TASK GOAL
If an entry below holds a picture, skip the picture and copy everything else exactly.

SOURCE MATERIAL
● ● ● ●

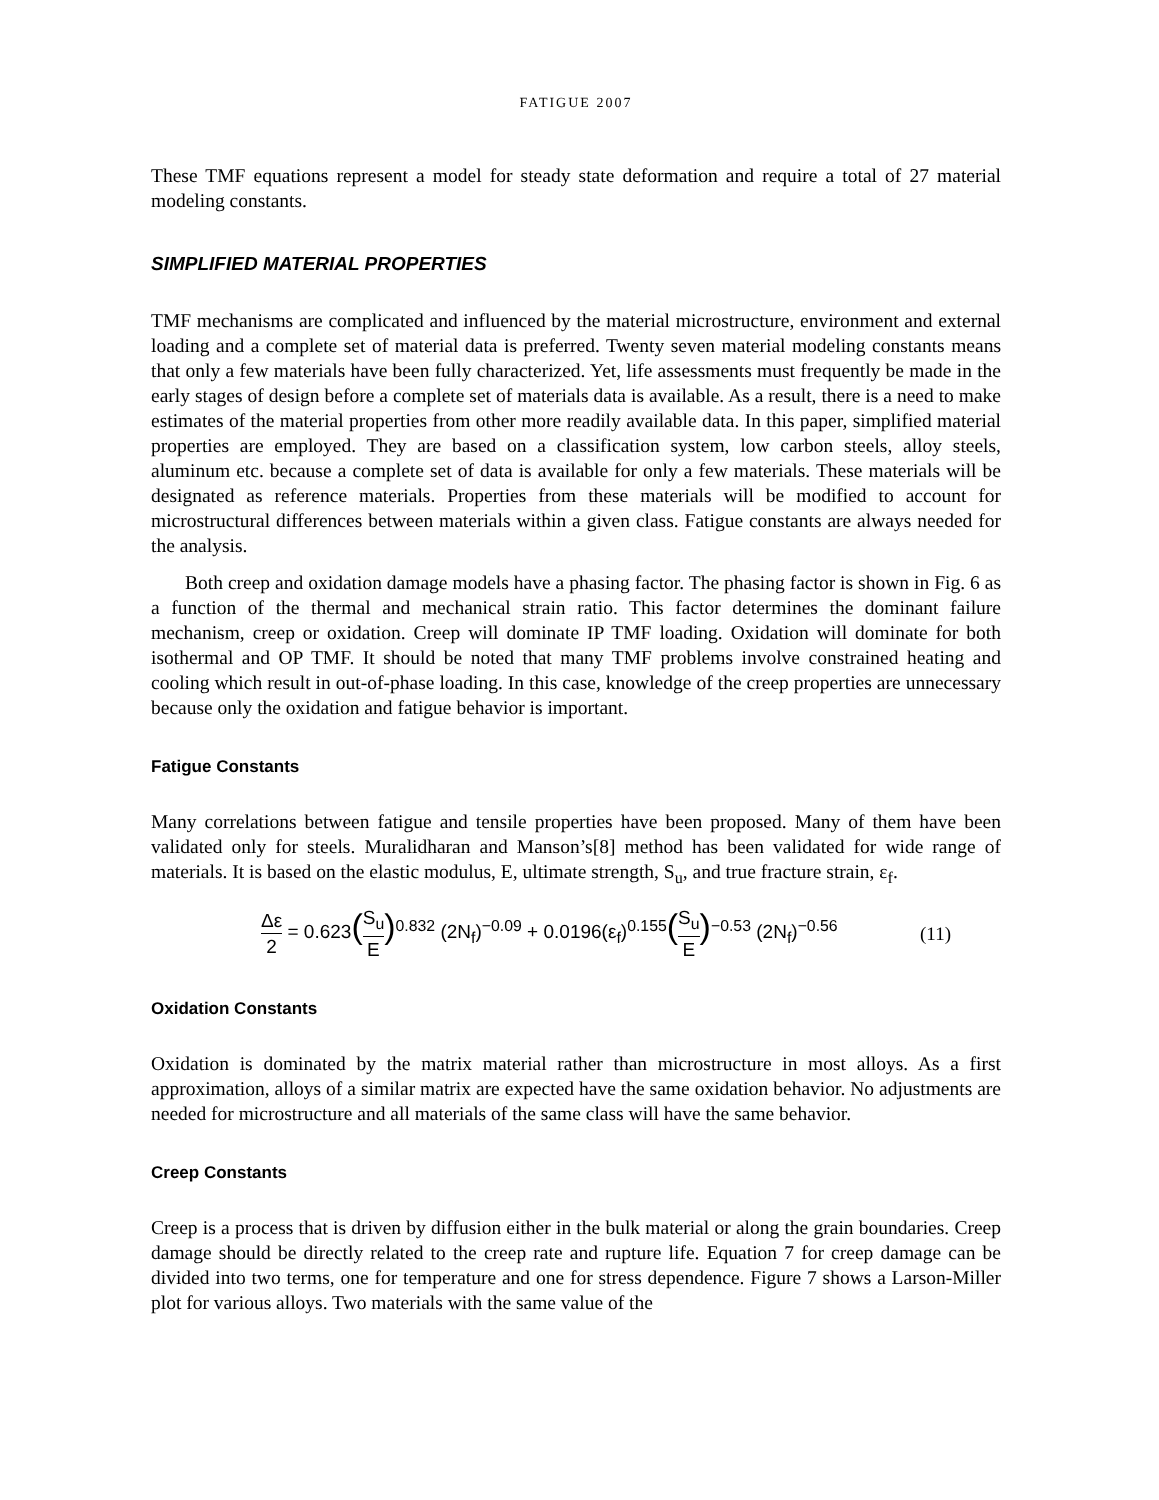FATIGUE 2007
These TMF equations represent a model for steady state deformation and require a total of 27 material modeling constants.
SIMPLIFIED MATERIAL PROPERTIES
TMF mechanisms are complicated and influenced by the material microstructure, environment and external loading and a complete set of material data is preferred. Twenty seven material modeling constants means that only a few materials have been fully characterized. Yet, life assessments must frequently be made in the early stages of design before a complete set of materials data is available. As a result, there is a need to make estimates of the material properties from other more readily available data. In this paper, simplified material properties are employed. They are based on a classification system, low carbon steels, alloy steels, aluminum etc. because a complete set of data is available for only a few materials. These materials will be designated as reference materials. Properties from these materials will be modified to account for microstructural differences between materials within a given class. Fatigue constants are always needed for the analysis.
Both creep and oxidation damage models have a phasing factor. The phasing factor is shown in Fig. 6 as a function of the thermal and mechanical strain ratio. This factor determines the dominant failure mechanism, creep or oxidation. Creep will dominate IP TMF loading. Oxidation will dominate for both isothermal and OP TMF. It should be noted that many TMF problems involve constrained heating and cooling which result in out-of-phase loading. In this case, knowledge of the creep properties are unnecessary because only the oxidation and fatigue behavior is important.
Fatigue Constants
Many correlations between fatigue and tensile properties have been proposed. Many of them have been validated only for steels. Muralidharan and Manson’s[8] method has been validated for wide range of materials. It is based on the elastic modulus, E, ultimate strength, S<sub>u</sub>, and true fracture strain, ε<sub>f</sub>.
Δε 2 = 0.623(S<sub>u</sub> E)<sup>0.832</sup> (2N<sub>f</sub>)<sup>−0.09</sup> + 0.0196(ε<sub>f</sub>)<sup>0.155</sup>(S<sub>u</sub> E)<sup>−0.53</sup> (2N<sub>f</sub>)<sup>−0.56</sup>
(11)
Oxidation Constants
Oxidation is dominated by the matrix material rather than microstructure in most alloys. As a first approximation, alloys of a similar matrix are expected have the same oxidation behavior. No adjustments are needed for microstructure and all materials of the same class will have the same behavior.
Creep Constants
Creep is a process that is driven by diffusion either in the bulk material or along the grain boundaries. Creep damage should be directly related to the creep rate and rupture life. Equation 7 for creep damage can be divided into two terms, one for temperature and one for stress dependence. Figure 7 shows a Larson-Miller plot for various alloys. Two materials with the same value of the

● ● ● ●

ANSWER FOR THE TASK
FATIGUE 2007
These TMF equations represent a model for steady state deformation and require a total of 27 material modeling constants.
SIMPLIFIED MATERIAL PROPERTIES
TMF mechanisms are complicated and influenced by the material microstructure, environment and external loading and a complete set of material data is preferred. Twenty seven material modeling constants means that only a few materials have been fully characterized. Yet, life assessments must frequently be made in the early stages of design before a complete set of materials data is available. As a result, there is a need to make estimates of the material properties from other more readily available data. In this paper, simplified material properties are employed. They are based on a classification system, low carbon steels, alloy steels, aluminum etc. because a complete set of data is available for only a few materials. These materials will be designated as reference materials. Properties from these materials will be modified to account for microstructural differences between materials within a given class. Fatigue constants are always needed for the analysis.
Both creep and oxidation damage models have a phasing factor. The phasing factor is shown in Fig. 6 as a function of the thermal and mechanical strain ratio. This factor determines the dominant failure mechanism, creep or oxidation. Creep will dominate IP TMF loading. Oxidation will dominate for both isothermal and OP TMF. It should be noted that many TMF problems involve constrained heating and cooling which result in out-of-phase loading. In this case, knowledge of the creep properties are unnecessary because only the oxidation and fatigue behavior is important.
Fatigue Constants
Many correlations between fatigue and tensile properties have been proposed. Many of them have been validated only for steels. Muralidharan and Manson’s[8] method has been validated for wide range of materials. It is based on the elastic modulus, E, ultimate strength, S<sub>u</sub>, and true fracture strain, ε<sub>f</sub>.
Δε 2 = 0.623(S<sub>u</sub> E)<sup>0.832</sup> (2N<sub>f</sub>)<sup>−0.09</sup> + 0.0196(ε<sub>f</sub>)<sup>0.155</sup>(S<sub>u</sub> E)<sup>−0.53</sup> (2N<sub>f</sub>)<sup>−0.56</sup>
(11)
Oxidation Constants
Oxidation is dominated by the matrix material rather than microstructure in most alloys. As a first approximation, alloys of a similar matrix are expected have the same oxidation behavior. No adjustments are needed for microstructure and all materials of the same class will have the same behavior.
Creep Constants
Creep is a process that is driven by diffusion either in the bulk material or along the grain boundaries. Creep damage should be directly related to the creep rate and rupture life. Equation 7 for creep damage can be divided into two terms, one for temperature and one for stress dependence. Figure 7 shows a Larson-Miller plot for various alloys. Two materials with the same value of the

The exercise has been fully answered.